I started by using a little tool I found at https://www.beatingbipolar.org/   Now it’s hideously cheesy (with some appalling acting, just awful) and partnered with a number of companies which might suggest a certain interest in promoting a pharmaceutical diet  (GSK etc.) but there are a few useful things to be accessed if you can deal with all that, including a life-map to help you work out any events which might have triggered episodes and look at any potential patterns.

To offset any bias you might encounter you could also read BadPharma which is an enlightening, and frankly scary, look at the pharmaceutical world.  The title gives it away I guess.

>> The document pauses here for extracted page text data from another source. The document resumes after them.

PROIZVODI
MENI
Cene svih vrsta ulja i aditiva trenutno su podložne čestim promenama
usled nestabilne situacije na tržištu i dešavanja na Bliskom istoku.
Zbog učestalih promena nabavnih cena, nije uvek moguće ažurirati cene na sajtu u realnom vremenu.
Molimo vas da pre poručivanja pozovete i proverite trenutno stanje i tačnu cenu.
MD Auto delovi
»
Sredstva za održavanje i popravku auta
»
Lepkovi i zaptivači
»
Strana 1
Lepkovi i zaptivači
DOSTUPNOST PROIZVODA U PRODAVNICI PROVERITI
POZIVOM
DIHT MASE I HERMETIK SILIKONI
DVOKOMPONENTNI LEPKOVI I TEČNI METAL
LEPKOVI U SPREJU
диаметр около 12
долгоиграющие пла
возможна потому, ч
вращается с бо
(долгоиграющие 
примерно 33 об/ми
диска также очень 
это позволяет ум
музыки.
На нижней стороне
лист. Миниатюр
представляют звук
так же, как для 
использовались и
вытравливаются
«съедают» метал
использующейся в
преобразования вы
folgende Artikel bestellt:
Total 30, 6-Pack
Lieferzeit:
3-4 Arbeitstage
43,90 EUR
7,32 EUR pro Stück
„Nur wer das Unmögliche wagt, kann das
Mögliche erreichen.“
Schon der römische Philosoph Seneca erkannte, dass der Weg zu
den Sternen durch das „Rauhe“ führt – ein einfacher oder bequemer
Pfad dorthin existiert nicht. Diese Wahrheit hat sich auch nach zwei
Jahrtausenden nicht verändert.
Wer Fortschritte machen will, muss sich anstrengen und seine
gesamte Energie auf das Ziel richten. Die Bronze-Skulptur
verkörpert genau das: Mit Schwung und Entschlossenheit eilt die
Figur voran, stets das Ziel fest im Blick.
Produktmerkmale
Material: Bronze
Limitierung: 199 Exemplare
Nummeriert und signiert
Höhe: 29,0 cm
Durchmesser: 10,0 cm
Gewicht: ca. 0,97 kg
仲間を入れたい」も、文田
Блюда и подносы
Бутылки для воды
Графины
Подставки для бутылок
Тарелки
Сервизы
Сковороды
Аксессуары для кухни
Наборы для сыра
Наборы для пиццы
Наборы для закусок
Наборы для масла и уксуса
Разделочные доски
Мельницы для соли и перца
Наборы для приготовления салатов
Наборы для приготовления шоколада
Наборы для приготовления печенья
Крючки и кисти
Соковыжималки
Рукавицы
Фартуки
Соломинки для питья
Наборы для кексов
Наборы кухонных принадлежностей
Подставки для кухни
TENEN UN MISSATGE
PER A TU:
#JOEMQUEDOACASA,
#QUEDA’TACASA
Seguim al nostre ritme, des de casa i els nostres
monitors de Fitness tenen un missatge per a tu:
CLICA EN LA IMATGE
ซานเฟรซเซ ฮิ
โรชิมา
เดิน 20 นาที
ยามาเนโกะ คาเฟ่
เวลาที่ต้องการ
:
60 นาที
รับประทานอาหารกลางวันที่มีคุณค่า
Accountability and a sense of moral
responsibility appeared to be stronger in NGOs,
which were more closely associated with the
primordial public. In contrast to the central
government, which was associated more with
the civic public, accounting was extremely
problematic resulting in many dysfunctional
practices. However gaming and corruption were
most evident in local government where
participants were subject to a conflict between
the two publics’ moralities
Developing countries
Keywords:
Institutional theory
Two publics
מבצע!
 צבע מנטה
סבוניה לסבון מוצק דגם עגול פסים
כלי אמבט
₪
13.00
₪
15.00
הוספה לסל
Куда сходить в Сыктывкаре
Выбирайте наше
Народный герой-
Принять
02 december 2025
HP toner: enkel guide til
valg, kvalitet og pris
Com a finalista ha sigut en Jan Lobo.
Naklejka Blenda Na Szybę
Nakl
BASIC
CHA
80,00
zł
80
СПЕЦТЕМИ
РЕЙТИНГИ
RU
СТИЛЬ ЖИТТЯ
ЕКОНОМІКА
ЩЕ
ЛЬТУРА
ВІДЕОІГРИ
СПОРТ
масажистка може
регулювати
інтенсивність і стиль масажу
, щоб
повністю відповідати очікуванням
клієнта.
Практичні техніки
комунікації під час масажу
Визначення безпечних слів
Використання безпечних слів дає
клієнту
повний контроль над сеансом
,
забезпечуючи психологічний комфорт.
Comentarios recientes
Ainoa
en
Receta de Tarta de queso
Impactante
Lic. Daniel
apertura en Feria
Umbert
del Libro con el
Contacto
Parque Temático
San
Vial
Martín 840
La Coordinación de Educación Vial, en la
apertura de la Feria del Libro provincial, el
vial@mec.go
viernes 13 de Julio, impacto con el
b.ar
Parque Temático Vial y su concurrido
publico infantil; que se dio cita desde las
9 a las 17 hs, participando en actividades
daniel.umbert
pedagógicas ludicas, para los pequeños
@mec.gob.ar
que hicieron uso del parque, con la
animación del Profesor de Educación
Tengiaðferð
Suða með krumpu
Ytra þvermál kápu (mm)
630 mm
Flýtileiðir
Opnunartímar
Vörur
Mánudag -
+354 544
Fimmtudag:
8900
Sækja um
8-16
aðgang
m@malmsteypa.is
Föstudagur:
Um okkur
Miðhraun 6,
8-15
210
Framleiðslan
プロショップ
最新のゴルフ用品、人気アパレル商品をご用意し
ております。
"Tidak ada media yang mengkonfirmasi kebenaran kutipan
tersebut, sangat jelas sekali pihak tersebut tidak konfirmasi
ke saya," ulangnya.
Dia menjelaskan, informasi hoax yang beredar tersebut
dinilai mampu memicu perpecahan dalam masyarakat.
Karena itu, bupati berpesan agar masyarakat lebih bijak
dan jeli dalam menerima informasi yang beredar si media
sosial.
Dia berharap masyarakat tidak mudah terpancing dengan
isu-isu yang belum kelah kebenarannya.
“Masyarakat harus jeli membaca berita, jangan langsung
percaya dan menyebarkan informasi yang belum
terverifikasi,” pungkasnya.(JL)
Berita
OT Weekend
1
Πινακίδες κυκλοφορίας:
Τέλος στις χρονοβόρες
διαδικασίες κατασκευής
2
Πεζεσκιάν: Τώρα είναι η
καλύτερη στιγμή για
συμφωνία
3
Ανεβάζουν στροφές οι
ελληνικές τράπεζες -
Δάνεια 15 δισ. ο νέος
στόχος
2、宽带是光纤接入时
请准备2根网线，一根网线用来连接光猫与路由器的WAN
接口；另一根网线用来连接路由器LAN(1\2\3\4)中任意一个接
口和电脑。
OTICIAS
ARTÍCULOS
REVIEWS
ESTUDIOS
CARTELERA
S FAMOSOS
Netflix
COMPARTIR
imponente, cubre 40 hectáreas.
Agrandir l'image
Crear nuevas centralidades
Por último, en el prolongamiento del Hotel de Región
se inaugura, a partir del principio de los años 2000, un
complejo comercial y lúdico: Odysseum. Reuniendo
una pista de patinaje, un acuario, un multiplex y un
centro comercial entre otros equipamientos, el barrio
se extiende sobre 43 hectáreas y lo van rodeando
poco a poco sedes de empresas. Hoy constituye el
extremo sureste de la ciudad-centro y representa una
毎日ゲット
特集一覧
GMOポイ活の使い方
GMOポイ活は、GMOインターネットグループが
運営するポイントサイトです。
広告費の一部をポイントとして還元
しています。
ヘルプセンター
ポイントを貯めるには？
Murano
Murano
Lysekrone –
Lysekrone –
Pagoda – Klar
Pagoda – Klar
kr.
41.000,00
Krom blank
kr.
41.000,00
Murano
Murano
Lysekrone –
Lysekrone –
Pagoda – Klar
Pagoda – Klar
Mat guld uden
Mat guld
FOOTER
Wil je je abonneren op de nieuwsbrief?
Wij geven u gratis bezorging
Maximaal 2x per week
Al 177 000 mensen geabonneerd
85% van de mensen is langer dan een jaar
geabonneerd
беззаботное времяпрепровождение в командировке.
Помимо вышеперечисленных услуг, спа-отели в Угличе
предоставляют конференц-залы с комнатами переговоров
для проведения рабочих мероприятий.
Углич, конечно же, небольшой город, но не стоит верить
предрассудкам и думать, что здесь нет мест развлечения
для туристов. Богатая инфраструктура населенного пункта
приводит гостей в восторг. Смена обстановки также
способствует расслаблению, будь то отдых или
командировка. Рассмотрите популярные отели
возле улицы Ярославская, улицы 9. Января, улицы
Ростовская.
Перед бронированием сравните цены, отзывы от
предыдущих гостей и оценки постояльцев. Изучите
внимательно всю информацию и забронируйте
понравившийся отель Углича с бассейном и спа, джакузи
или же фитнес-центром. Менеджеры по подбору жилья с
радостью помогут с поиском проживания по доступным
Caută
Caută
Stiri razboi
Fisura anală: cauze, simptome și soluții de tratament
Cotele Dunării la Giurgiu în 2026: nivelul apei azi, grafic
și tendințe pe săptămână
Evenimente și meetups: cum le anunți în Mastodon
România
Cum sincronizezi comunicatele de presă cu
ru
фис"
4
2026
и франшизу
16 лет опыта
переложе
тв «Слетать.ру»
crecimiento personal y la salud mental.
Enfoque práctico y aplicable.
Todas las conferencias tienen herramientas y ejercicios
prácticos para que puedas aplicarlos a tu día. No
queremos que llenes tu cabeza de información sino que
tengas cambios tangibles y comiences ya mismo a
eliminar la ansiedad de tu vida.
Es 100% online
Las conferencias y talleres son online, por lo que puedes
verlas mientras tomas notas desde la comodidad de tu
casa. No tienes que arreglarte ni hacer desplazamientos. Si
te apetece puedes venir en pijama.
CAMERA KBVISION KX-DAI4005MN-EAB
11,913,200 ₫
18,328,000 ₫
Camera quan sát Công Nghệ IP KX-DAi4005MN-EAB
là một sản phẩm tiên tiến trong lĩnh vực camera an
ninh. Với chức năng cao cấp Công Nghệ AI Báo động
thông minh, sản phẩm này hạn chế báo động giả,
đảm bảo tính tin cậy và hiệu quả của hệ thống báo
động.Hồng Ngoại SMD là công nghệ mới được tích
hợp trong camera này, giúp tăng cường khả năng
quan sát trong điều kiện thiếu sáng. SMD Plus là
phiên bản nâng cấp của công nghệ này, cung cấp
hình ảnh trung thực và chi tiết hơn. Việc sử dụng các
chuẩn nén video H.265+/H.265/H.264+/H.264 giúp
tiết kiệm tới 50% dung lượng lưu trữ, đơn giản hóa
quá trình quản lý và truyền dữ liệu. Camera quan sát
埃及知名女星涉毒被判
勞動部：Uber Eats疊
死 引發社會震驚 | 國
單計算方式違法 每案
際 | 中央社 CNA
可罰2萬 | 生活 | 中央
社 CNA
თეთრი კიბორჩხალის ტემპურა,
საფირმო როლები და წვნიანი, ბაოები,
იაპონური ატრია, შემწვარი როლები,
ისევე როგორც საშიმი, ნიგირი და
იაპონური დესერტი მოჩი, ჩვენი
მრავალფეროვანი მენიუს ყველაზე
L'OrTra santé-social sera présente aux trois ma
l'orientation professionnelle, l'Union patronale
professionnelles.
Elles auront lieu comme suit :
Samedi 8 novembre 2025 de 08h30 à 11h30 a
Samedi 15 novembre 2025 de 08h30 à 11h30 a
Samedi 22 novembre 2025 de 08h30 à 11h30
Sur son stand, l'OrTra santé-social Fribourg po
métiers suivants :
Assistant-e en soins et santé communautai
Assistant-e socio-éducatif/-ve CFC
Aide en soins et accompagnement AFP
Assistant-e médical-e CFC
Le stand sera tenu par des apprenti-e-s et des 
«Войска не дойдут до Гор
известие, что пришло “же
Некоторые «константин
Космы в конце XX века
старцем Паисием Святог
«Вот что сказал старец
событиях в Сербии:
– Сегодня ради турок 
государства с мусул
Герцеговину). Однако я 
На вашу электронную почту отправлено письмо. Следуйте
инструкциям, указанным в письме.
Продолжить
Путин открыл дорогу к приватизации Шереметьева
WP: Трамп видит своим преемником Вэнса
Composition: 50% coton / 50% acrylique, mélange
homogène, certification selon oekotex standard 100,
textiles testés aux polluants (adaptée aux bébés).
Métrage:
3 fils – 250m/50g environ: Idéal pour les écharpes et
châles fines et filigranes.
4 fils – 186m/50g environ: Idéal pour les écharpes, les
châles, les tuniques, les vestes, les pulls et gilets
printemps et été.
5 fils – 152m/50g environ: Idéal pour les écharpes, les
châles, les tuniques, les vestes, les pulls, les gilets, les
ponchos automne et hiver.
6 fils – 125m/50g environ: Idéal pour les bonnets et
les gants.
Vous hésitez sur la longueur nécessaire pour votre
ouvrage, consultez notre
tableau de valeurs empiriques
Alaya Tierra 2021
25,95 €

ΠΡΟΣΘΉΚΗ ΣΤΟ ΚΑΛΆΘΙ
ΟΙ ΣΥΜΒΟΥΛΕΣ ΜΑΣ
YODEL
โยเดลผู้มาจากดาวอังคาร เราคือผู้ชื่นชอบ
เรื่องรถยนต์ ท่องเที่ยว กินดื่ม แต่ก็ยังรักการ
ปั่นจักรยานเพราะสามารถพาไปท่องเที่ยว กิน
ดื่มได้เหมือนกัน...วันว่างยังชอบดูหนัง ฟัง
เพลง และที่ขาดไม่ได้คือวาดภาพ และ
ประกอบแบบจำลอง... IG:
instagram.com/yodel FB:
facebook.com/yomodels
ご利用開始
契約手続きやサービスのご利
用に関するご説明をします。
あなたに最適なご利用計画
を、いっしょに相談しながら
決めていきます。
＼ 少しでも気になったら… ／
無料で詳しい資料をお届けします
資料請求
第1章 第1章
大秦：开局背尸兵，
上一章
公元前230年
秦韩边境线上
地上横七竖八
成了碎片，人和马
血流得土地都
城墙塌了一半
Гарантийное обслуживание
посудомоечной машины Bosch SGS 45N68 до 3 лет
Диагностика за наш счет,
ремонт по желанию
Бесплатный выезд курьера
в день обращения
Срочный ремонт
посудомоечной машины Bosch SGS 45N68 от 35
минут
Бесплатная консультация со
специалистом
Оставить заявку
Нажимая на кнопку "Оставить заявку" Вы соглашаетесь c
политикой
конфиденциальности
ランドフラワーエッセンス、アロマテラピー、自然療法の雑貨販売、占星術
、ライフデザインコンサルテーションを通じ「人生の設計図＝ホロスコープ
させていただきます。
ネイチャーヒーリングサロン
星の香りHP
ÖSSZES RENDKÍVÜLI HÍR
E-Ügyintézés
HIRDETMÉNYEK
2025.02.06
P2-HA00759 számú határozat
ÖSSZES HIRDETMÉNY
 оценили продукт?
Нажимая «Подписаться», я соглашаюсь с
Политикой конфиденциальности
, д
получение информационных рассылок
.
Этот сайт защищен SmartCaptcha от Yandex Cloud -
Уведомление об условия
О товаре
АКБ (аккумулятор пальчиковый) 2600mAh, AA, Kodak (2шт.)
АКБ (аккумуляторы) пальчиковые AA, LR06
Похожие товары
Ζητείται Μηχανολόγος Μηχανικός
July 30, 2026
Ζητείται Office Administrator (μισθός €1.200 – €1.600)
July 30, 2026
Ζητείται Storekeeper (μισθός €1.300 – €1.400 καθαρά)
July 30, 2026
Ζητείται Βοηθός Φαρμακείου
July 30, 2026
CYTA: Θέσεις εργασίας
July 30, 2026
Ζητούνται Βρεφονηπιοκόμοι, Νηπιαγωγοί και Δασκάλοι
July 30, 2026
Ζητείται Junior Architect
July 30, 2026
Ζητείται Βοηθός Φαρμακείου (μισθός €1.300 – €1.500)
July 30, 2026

So then…May means a bit of a BPAD review.  This means I’m probably going to whine a bit, I’ll try to keep that on the low down though and share anything that might be useful.

First however, I’d like to briefly moan about insomnia – It’s wrecking me.  But that’s all I have to say on the matter.

Peace x

Groan. Complain. Sleep. Repeat

istillaten'tdead

Nope, still not dead, just poorly.   And grumpy.  Pity me.  I have a plan for my May challenge (which is not entirely unrelated to being ill) but it’ll have to wait until my bones don’t ache.